[Wellington-pm] A question about scopes

Cliff Pratt enkidu at cliffp.com
Tue Mar 28 02:35:52 PST 2006

Jacinta Richardson wrote:
>> sub calc_move { # Calculate next move my $self = shift ; my $i ; 
>> for ($i = 0; $i < 81 ; $i++) { # check_element($i) ;
> $self->_check_element($i);
>> } }
Ah, I see! I 'solved' it by calling check_element with an extra parameter:

	check_element($self, $i) ;

Your way is much more elegant! I 'faked' the method call as I was
thinking of it as a sub....
>> sub _check_element {
> my $self = shift;
>> my $element = shift ; . . }
> Of course, if _check_element doesn't *need* to know anything about
> the object, (that is, it's not a method) then it's just a regular
> subroutine and you'd call and define it as such (which is what you
> had done).
> private methods rely on programmers behaving because it's polite, not
> because you force them to do so.  There's some quote here about a
> shot-gun, but I can't remember it off the top of my head.  This would
> apply too to private subs.

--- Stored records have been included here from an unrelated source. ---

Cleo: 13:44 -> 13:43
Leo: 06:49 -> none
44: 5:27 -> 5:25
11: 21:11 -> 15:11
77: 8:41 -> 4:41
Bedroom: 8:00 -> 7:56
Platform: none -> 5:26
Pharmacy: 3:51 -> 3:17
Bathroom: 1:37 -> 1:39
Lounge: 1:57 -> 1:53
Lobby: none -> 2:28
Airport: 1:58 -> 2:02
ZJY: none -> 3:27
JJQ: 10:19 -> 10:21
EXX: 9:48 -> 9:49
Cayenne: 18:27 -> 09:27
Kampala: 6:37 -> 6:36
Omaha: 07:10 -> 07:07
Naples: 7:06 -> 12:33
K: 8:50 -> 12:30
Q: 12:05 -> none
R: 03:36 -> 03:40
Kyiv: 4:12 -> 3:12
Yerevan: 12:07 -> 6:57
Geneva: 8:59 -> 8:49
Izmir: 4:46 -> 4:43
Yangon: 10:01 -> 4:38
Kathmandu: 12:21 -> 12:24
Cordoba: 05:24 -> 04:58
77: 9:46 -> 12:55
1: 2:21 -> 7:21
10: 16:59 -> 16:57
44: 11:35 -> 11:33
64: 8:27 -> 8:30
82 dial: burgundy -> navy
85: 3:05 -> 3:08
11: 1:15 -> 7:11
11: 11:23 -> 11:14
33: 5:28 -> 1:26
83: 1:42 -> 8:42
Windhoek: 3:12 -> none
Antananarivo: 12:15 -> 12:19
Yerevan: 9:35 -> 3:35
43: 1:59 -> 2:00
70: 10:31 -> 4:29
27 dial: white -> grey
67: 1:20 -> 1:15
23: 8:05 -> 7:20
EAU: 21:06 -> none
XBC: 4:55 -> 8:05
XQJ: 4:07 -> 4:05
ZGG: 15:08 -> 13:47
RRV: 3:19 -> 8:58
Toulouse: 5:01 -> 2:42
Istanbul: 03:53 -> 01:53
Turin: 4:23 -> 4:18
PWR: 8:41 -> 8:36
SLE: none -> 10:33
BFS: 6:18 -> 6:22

After all, the programmer usually has
> access to your source code when they "use" your module, so they can
> break any strictures you set up anyway.
True. Even with a compiled program it can be decompiled. Politeness is
fine, but to some extent you might want to hide some of the workings of
your object. An object is *supposed* to be opaque, isn't it.